The Justice Department has unsealed indictments against four Division I basketball assistant coaches for accepting bribes to influence student-athletes in ways that benefited executives at shoe-and-apparel manufacturer Adidas.

A news conference was scheduled for noon in New York City.

According to The Washington Post, the assistant coaches named in the indictments are Lamont Evans of Oklahoma State University, Chuck Person of Auburn University, Emanuel Richardson of the University of Arizona and Tony Bland of the University of Southern California.

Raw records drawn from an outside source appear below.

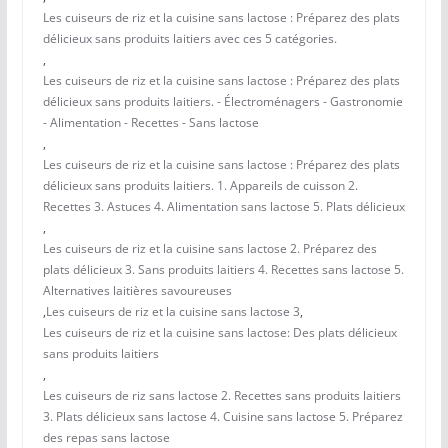
Les cuiseurs de riz et la cuisine sans lactose : Préparez des plats
délicieux sans produits laitiers avec ces 5 catégories.
,
Les cuiseurs de riz et la cuisine sans lactose : Préparez des plats
délicieux sans produits laitiers. - Électroménagers - Gastronomie
- Alimentation - Recettes - Sans lactose
,
Les cuiseurs de riz et la cuisine sans lactose : Préparez des plats
délicieux sans produits laitiers. 1. Appareils de cuisson 2.
Recettes 3. Astuces 4. Alimentation sans lactose 5. Plats délicieux
,
Les cuiseurs de riz et la cuisine sans lactose 2. Préparez des
plats délicieux 3. Sans produits laitiers 4. Recettes sans lactose 5.
Alternatives laitières savoureuses
,
Les cuiseurs de riz et la cuisine sans lactose 3
,
Les cuiseurs de riz et la cuisine sans lactose: Des plats délicieux
sans produits laitiers
,
Les cuiseurs de riz sans lactose 2. Recettes sans produits laitiers
3. Plats délicieux sans lactose 4. Cuisine sans lactose 5. Préparez
des repas sans lactose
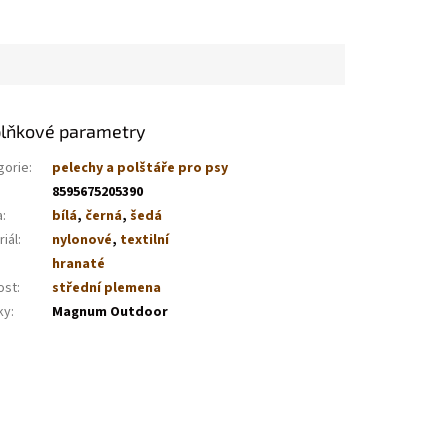
lňkové parametry
gorie
:
pelechy a polštáře pro psy
8595675205390
a
:
bílá
,
černá
,
šedá
iál
:
nylonové
,
textilní
hranaté
ost
:
střední plemena
ky
:
Magnum Outdoor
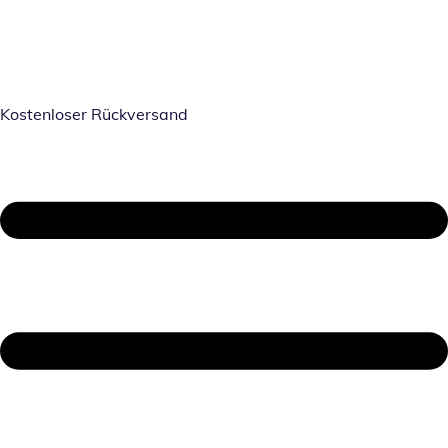
Kostenloser Rückversand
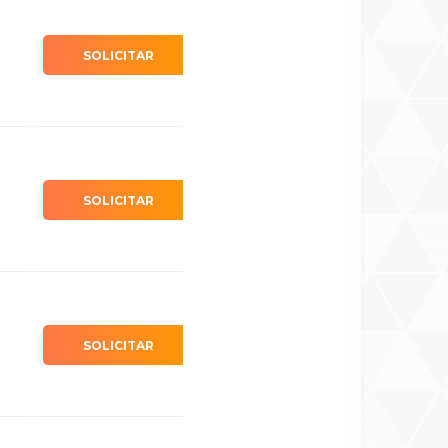
SOLICITAR
SOLICITAR
SOLICITAR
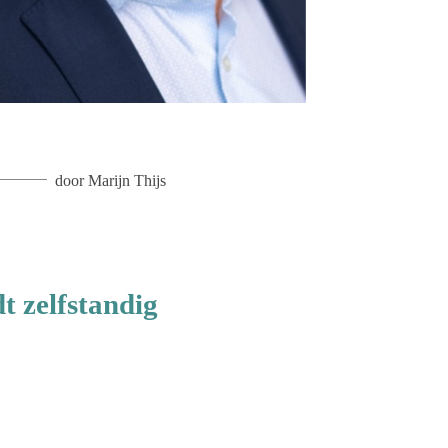
door
Marijn Thijs
t zelfstandig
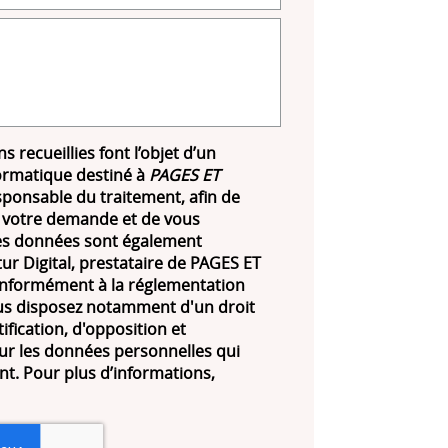
s recueillies font l’objet d’un
ormatique destiné à
PAGES ET
sponsable du traitement, afin de
 votre demande et de vous
Les données sont également
ur Digital, prestataire de PAGES ET
formément à la réglementation
us disposez notamment d'un droit
tification, d'opposition et
ur les données personnelles qui
t. Pour plus d’informations,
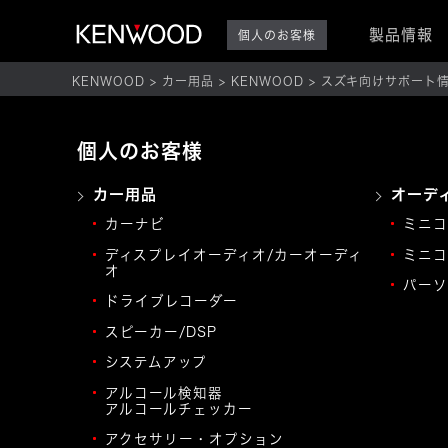
製品情報
個人のお客様
KENWOOD
カー用品
KENWOOD
スズキ向けサポート
個人のお客様
カー用品
オーデ
カーナビ
ミニコ
ディスプレイオーディオ/カーオーディ
ミニコ
オ
パーソ
ドライブレコーダー
スピーカー/DSP
システムアップ
アルコール検知器
アルコールチェッカー
アクセサリー・オプション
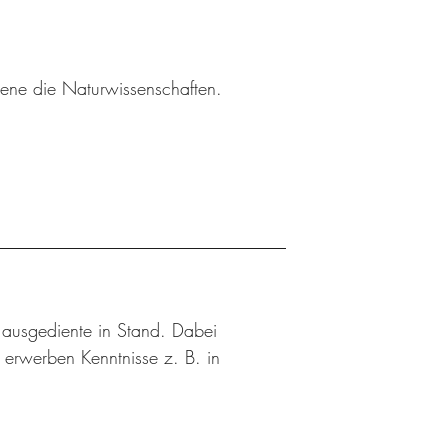
sene die Naturwissenschaften.
n ausgediente in Stand. Dabei
d erwerben Kenntnisse z. B. in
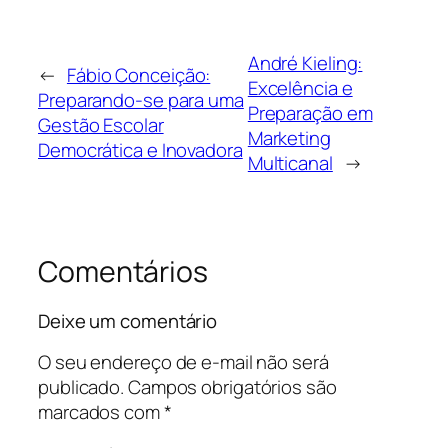
André Kieling:
←
Fábio Conceição:
Excelência e
Preparando-se para uma
Preparação em
Gestão Escolar
Marketing
Democrática e Inovadora
Multicanal
→
Comentários
Deixe um comentário
O seu endereço de e-mail não será
publicado.
Campos obrigatórios são
marcados com
*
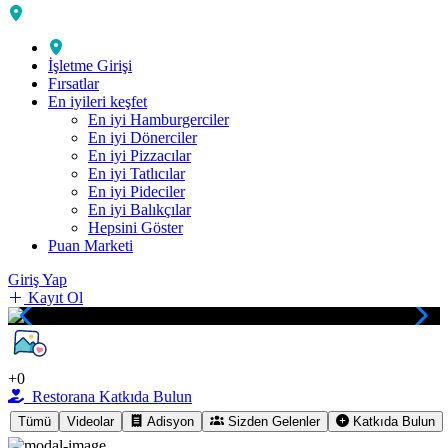
İşletme Girişi
Fırsatlar
En iyileri keşfet
En iyi Hamburgerciler
En iyi Dönerciler
En iyi Pizzacılar
En iyi Tatlıcılar
En iyi Pideciler
En iyi Balıkçılar
Hepsini Göster
Puan Marketi
Giriş Yap
Kayıt Ol
+0
Restorana Katkıda Bulun
Tümü
Videolar
Adisyon
Sizden Gelenler
Katkıda Bulun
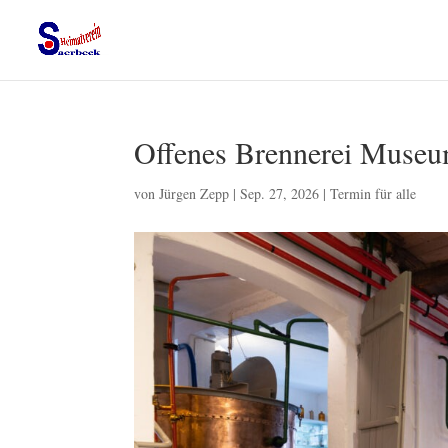
Offenes Brennerei Muse
von
Jürgen Zepp
|
Sep. 27, 2026
|
Termin für alle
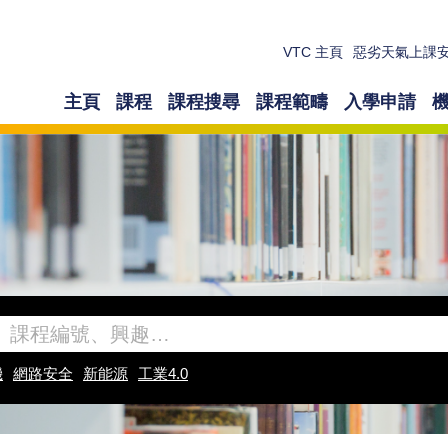
VTC 主頁
惡劣天氣上課
主頁
課程
課程搜尋
課程範疇
入學申請
機
網路安全
新能源
工業4.0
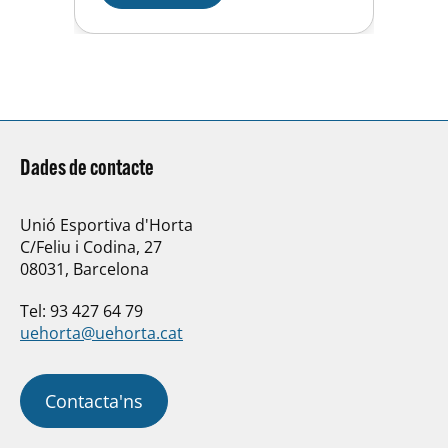
ocasions) i a una millor
preparació física que ens ha
permés afrontar…
Dades de contacte
Unió Esportiva d'Horta
C/Feliu i Codina, 27
08031, Barcelona
Tel: 93 427 64 79
uehorta@uehorta.cat
Contacta'ns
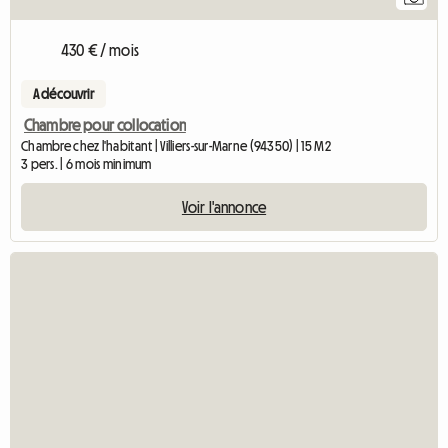
430 € / mois
A découvrir
Chambre pour collocation
Chambre chez l'habitant | Villiers-sur-Marne (94350) | 15 M2
3 pers. | 6 mois minimum
Voir l'annonce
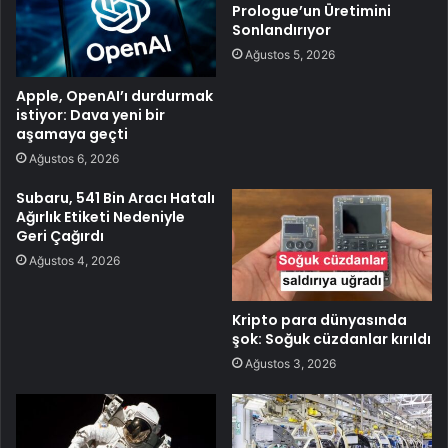
Prologue’un Üretimini
Sonlandırıyor
Ağustos 5, 2026
Apple, OpenAI’ı durdurmak
istiyor: Dava yeni bir
aşamaya geçti
Ağustos 6, 2026
Subaru, 541 Bin Aracı Hatalı
Ağırlık Etiketi Nedeniyle
Geri Çağırdı
Ağustos 4, 2026
Kripto para dünyasında
şok: Soğuk cüzdanlar kırıldı
Ağustos 3, 2026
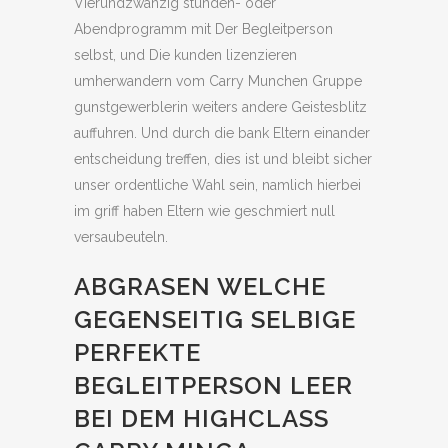
Vierundzwanzig stunden- oder
Abendprogramm mit Der Begleitperson
selbst, und Die kunden lizenzieren
umherwandern vom Carry Munchen Gruppe
gunstgewerblerin weiters andere Geistesblitz
auffuhren. Und durch die bank Eltern einander
entscheidung treffen, dies ist und bleibt sicher
unser ordentliche Wahl sein, namlich hierbei
im griff haben Eltern wie geschmiert null
versaubeuteln.
ABGRASEN WELCHE
GEGENSEITIG SELBIGE
PERFEKTE
BEGLEITPERSON LEER
BEI DEM HIGHCLASS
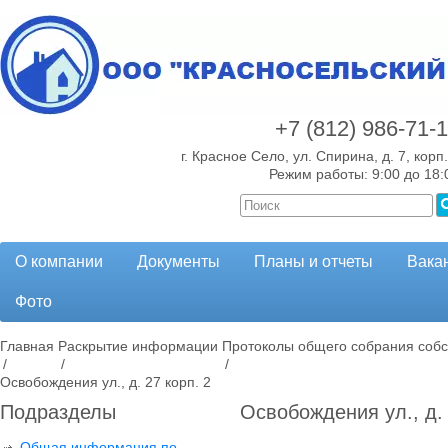
+7 (812)
986-71-
г. Красное Село, ул. Спирина, д. 7, корп.
Режим работы: 9:00 до 18:
О компании
Документы
Планы и отчеты
Вака
Фото
Главная
Раскрытие информации
Протоколы общего собрания собс
/
/
/
Освобождения ул., д. 27 корп. 2
Подразделы
Освобождения ул., д. 
Общая информация по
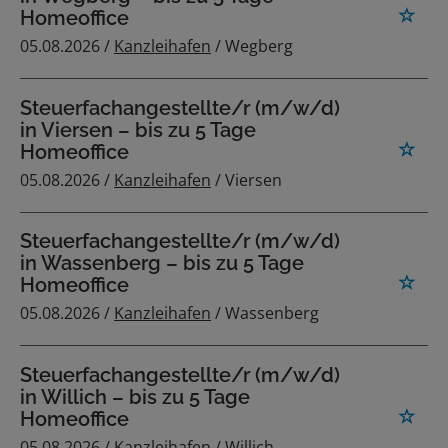
Homeoffice
05.08.2026 /
Kanzleihafen
/ Wegberg
Steuerfachangestellte/r (m/w/d)
in Viersen – bis zu 5 Tage
Homeoffice
05.08.2026 /
Kanzleihafen
/ Viersen
Steuerfachangestellte/r (m/w/d)
in Wassenberg – bis zu 5 Tage
Homeoffice
05.08.2026 /
Kanzleihafen
/ Wassenberg
Steuerfachangestellte/r (m/w/d)
in Willich – bis zu 5 Tage
Homeoffice
05.08.2026 /
Kanzleihafen
/ Willich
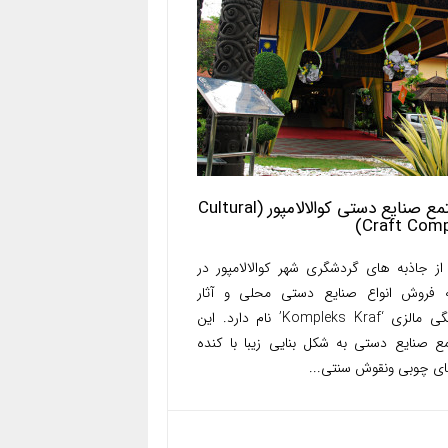
مجتمع صنایع دستی کوالالامپور (Cultural
Craft Comp
از جاذبه های گردشگری شهر کوالالامپور در
ه فروش انواع صنایع دستی محلی و آثار
فرهنگی مالزی ‘Kompleks Kraf’ نام دارد. این
ع صنایع دستی به شکل بنایی زیبا با کنده
های چوبی ونقوش سنتی...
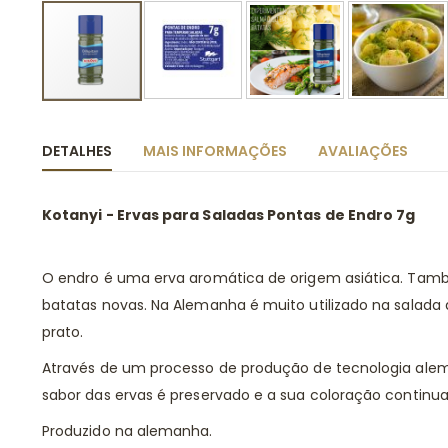
Saltar
para
o
DETALHES
MAIS INFORMAÇÕES
AVALIAÇÕES
início
da
Galeria
Kotanyi - Ervas para Saladas Pontas de Endro 7g
de
imagens
O endro é uma erva aromática de origem asiática. També
batatas novas. Na Alemanha é muito utilizado na salada
prato.
Através de um processo de produção de tecnologia alem
sabor das ervas é preservado e a sua coloração continua
Produzido na alemanha.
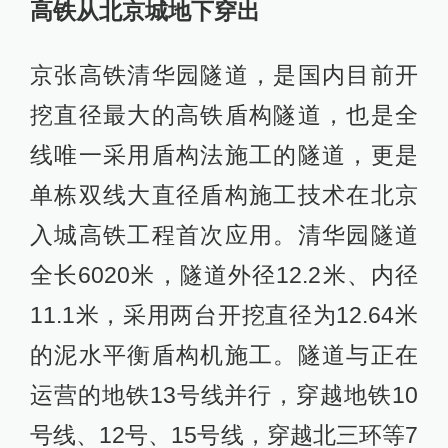
高铁从北京城地下穿出
京张高铁清华园隧道，是国内目前开
挖直径最大的高铁盾构隧道，也是全
线唯一采用盾构法施工的隧道，更是
单栋双线大直径盾构施工技术在北京
入城高铁工程首次应用。清华园隧道
全长6020米，隧道外径12.2米、内径
11.1米，采用两台开挖直径为12.64米
的泥水平衡盾构机施工。隧道与正在
运营的地铁13号线并行，穿越地铁10
号线、12号、15号线，穿越北三环等7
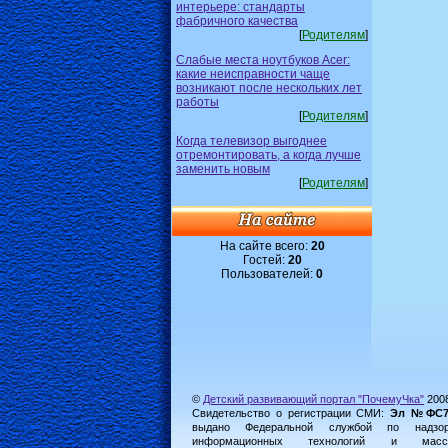
интерьере: стандарты
фабричного качества
[
Родителям
]
Слабые места ноутбуков Acer:
какие неисправности чаще
возникают после нескольких лет
работы
[
Родителям
]
Когда телевизор выгоднее
отремонтировать, а когда лучше
заменить новым
[
Родителям
]
На сайте всего:
20
Гостей:
20
Пользователей:
0
©
Детский развивающий портал "ПочемуЧка"
200
Свидетельство о регистрации СМИ:
Эл №ФС77-
выдано Федеральной службой по надз
информационных технологий и масс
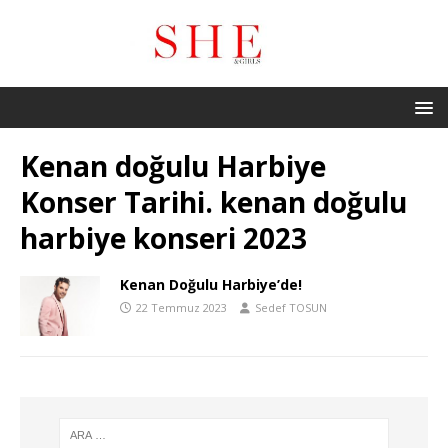
Kenan doğulu Harbiye
Konser Tarihi. kenan doğulu
harbiye konseri 2023
Kenan Doğulu Harbiye’de!
22 Temmuz 2023
Sedef TOSUN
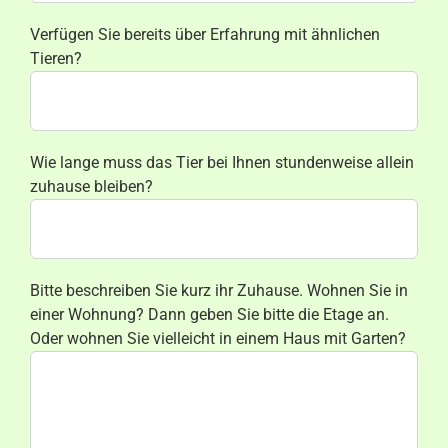
Verfügen Sie bereits über Erfahrung mit ähnlichen
Tieren?
Wie lange muss das Tier bei Ihnen stundenweise allein
zuhause bleiben?
Bitte beschreiben Sie kurz ihr Zuhause. Wohnen Sie in
einer Wohnung? Dann geben Sie bitte die Etage an.
Oder wohnen Sie vielleicht in einem Haus mit Garten?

“The complaint alleges that Jim Gatto, the head of sports marketing at Adidas, paid recruits to sign with Adidas-sponsored schools and then sign with Adidas once they turned professional,” the Post reports. “He was assisted in this scheme by Merl Code, another Adidas employee, according to the complaint. The payments were brokered by three men: Christian Dawkins, a business manager; Munish Sood, a financial adviser; and Jonathan Brand Augustine, who runs an Adidas-sponsored AAU basketball team. The payments were made with the promise that the players sign agreements with Dawkins and Sood once they turned professional.”

Families of players were paid as much as $150,000, according to the Post.

The FBI and the U.S. Attorney have reportedly been investigating the matter since 2015. 

In addition to sportswear, the corruption charges reached sports agents and financial advisers. The complaint, which is viewable here, alleges that “Person agreed to and did receive bribe payments” and “in exchange agreed to and did exercise his influence as a coach (at Auburn) to persuade and pressure student-athletes and their families to retain the services” of who he believed to be a financial advisor. That person was, however, a cooperating witness for the government.

By early afternoon Tuesday, NCAA president Mark Emmert issued the following statement: "The nature of the charges brought by the federal government are deeply disturbing. We have no tolerance whatsoever for this alleged behavior. Coaches hold a unique position of trust with student-athletes and their families and these bribery allegations, if true, suggest an extraordinary and despicable breach of that trust. We learned of these charges this morning and of course will support the ongoing criminal federal investigation."